1) $p$ divides $N$. Then $\psi(p)=0$ and $u_m = a_p^m$ for every $m \geq 0$. It can be shown, using purely analytical arguments, that $|a_p| \leq p^{(k-1)/2}$ (see Theorem 3 in Li's article "Newforms and functional equations", Math. Ann., 1975). Thus we get $|u_m| \leq p^{m(k-1)/2}$ which gives the desired inequality (and in fact, a stronger one).

2) $p$ doesn't divide $N$. Put $1-a_p X +\psi(p) p^{k-1} X^2 = (1-\alpha X)(1-\beta X)$. In the case $k \geq 2$, the Weil conjectures proved by Deligne imply that $|\alpha|=|\beta|=p^{(k-1)/2}$ (this still holds if $k=1$, by a theorem of Deligne and Serre). There are two subcases :

2a) $\alpha \neq \beta$. Solving the linear recurrence relation satisfied by $u_m$ gives

$u_m = \frac{\alpha^{m+1}-\beta^{m+1}}{\alpha-\beta} = \alpha^m+\alpha^{m-1} \beta + \ldots + \beta^m$.

In particular $|u_m| \leq (m+1) p^{m(k-1)/2}$ which is what we want.

2b) $\alpha = \beta = \frac{a_p}{2}$. In this case $u_m = (m+1) \alpha^m$ for every $m \geq 0$, and the inequality also follows.

Remarks : It is conjectured that case 2b never happens if $k \geq 2$ (semi-simplicity of crystalline Frobenius).

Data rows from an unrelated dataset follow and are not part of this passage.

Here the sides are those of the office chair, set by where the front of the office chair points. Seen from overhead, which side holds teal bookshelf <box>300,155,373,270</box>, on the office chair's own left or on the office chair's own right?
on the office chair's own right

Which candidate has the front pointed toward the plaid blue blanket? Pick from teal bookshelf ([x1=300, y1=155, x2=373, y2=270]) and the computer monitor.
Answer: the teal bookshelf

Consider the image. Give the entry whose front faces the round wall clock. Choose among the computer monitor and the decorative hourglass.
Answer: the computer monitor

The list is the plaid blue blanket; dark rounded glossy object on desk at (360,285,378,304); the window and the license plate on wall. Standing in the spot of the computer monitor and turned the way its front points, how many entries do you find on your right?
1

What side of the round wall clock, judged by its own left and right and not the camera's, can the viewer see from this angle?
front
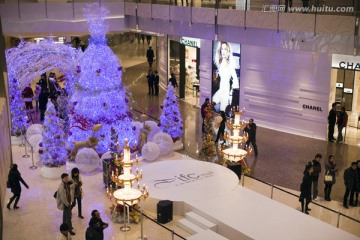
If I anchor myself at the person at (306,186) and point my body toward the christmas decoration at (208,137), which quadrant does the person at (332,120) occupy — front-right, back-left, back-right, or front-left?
front-right

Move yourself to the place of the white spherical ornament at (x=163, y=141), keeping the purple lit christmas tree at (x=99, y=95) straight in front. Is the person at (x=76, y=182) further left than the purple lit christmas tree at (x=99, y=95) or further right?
left

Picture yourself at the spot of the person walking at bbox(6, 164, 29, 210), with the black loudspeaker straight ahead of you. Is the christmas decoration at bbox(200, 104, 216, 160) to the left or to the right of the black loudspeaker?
left

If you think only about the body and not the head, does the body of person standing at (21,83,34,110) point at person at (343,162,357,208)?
no

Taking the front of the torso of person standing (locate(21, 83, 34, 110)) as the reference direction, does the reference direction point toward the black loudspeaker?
no
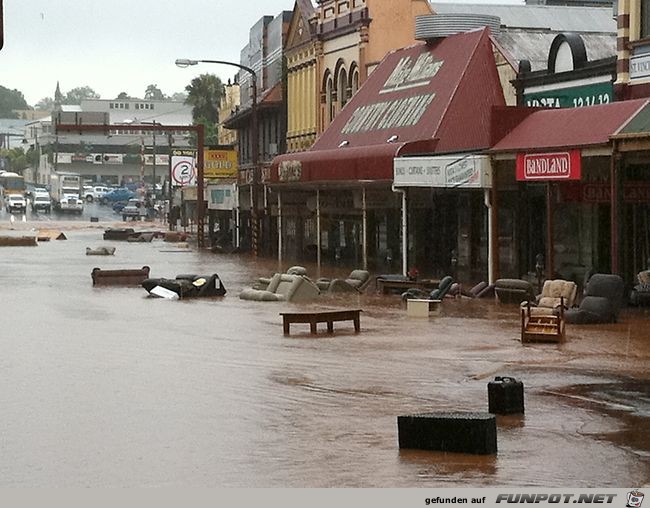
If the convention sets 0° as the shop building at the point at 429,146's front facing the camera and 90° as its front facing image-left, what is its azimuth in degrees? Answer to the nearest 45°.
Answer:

Note also that in case 2a, we can write $u_m = \beta^m (1+\lambda+ \ldots + \lambda^m)$, where $\lambda := \alpha/\beta$ satisfies $|\lambda|=1$ and $\lambda \neq 1$. Thus in fact we get a bound of the form $|u_m| \leq C \cdot p^{m(k-1)/2}$, where the constant $C$ depends only on the argument of $\alpha/\beta$. Finally, note that we also have the strict bound $|a_p|<2p^{(k-1)/2}$ in case 2a.

EDIT : case 2b can indeed happen in the case $k=1$ (thanks to David for pointing this out).